I might claim to be the first person to put 'Cool', 'Calm' and 'Collected' in a sentence decades ago. I might claim to be one of the leading persons who first put 'kind' before 'regards' at the end of letters. I might also claim to be one of the leading persons, if not 'the' leading person who thanked recipients of my letters 'for their patience and understanding in dealing with this matter'. Certainly, I had never heard or come across any of these devices prior to me inventing them in my personal world. Certainly, modern customer service follows this line of obsequious thinking but is not really clearly evinced. The 'Cool, Calm and Collected' I came up with when I was sixteen, and walking to the top of my road tossing the idea about that I should test my environment so I could understand it better by being 'prickly' that day, and then I thought, No! Cool, calm and collected might be a better approach to protecting myself my mental anguish.

It doesn't matter if I am correct in believing this. However, let's say I am correct on all three counts of being an initiator of consequent common action in the modern world. These actions that come from how people think in the modern world would stem from my 'thought-progeny' and a certain amount of pride could be felt and shown, if only that I happened to mention it in a paragraph, above.

Yet, everyone affects the world in some fashion. We just don't get to see it unfold because it takes decades, at least it did.

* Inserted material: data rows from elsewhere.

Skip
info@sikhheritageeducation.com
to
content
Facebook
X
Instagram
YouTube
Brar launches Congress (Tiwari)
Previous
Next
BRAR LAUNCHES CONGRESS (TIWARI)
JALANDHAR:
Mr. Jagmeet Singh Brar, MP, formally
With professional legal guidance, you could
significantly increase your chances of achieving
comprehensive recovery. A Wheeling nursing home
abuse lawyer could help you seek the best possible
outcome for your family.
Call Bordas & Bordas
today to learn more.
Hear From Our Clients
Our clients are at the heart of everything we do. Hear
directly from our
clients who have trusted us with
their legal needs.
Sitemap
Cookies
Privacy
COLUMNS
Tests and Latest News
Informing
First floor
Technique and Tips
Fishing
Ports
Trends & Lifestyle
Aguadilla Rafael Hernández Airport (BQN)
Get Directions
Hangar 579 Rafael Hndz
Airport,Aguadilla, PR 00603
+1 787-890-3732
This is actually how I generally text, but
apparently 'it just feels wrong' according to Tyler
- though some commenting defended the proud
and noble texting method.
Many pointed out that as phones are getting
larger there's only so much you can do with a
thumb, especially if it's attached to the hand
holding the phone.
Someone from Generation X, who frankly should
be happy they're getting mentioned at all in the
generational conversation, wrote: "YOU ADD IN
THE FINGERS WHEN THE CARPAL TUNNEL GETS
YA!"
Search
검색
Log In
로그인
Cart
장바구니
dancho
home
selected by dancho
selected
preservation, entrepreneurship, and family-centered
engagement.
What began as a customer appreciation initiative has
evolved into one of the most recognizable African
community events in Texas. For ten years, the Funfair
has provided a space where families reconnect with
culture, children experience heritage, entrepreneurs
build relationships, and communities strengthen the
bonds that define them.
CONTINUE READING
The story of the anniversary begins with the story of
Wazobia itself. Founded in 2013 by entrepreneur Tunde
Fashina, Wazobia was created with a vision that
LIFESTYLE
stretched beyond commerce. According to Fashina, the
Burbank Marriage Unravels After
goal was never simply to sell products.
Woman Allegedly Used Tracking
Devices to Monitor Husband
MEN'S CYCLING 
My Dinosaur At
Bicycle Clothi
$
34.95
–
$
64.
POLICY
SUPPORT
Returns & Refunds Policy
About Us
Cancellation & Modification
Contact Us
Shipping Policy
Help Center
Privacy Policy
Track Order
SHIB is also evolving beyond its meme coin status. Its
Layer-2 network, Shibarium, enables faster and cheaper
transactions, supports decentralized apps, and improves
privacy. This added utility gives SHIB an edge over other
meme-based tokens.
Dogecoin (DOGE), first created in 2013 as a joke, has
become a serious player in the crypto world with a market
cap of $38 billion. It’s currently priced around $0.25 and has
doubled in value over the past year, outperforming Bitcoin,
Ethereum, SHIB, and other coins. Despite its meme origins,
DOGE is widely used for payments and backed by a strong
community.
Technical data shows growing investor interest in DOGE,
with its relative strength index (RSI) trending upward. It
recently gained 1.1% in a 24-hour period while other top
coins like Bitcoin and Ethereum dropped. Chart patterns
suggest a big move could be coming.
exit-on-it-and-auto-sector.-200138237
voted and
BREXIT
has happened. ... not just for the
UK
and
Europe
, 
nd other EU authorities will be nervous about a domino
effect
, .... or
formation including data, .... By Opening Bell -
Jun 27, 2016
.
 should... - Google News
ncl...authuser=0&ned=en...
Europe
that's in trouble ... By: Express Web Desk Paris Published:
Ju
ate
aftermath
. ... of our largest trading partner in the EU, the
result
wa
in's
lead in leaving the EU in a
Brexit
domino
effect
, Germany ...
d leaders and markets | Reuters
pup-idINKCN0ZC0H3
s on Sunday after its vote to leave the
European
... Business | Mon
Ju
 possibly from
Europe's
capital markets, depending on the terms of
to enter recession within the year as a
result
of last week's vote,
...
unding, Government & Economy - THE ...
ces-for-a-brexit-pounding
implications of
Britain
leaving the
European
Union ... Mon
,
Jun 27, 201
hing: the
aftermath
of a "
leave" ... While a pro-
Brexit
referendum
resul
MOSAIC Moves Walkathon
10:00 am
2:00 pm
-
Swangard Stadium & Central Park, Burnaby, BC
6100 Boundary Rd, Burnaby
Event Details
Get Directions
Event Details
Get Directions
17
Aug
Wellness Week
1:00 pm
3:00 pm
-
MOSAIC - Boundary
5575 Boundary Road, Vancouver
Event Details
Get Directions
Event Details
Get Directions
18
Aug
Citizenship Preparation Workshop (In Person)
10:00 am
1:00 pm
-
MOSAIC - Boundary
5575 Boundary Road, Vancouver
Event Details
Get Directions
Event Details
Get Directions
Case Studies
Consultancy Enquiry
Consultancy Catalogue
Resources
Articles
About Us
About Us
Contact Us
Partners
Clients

We should be mindful that a lot of people want to be influencers. What does this mean? 'Think like me!', and by inference, buy what I buy so you can be like me. This is, as I have mentioned a few times before, seeking validation. Someone's thoughts or understanding, no matter how many people share the same thought, either because it was born by immaculate conception as a leap of innovation, or a particular assembling of pieces of the day falling down in dreams; or through insemination by someone else's strong idea or belief, are not necessarily correct.

Once upon a time, the Romans thought it was a good idea to crucify people. They weren't the first to do this though. Today, Romans and their fellow country-people might not be so keen to nail people to wooden crosses. Yet, some people might consider it to be not good practice only because, to them, realistically, it is unhygienic, and some rotting fingers or toes might fall on the kids playing below. This is a prime example of weighting our thoughts.

When someone is in a position to influence my understanding of the world, I, like everyone else, hold hard to my own carefully considered beliefs. They are part of me. Tell me I am wrong and you insult me at the very core of my existence. To this end, I eschew strong opinion. I will listen to anything and adjust my thinking accordingly and appropriately, but zealots are brutes who seek to plants seeds in other people in a deliberate attempt to hatch thought-progeny. The action of seizing someone else's mind, throwing it to the ground and spearing an idea or thought or belief into it, is something that they are proud of. When they see the change in a person who has been thoroughly abused in this way they are pleased, and if there are enough of these changed people, zealots are able to confirm their own bias. 

'All power of fancy over reason is a degree of insanity' Samuel Johnson (1709-1784).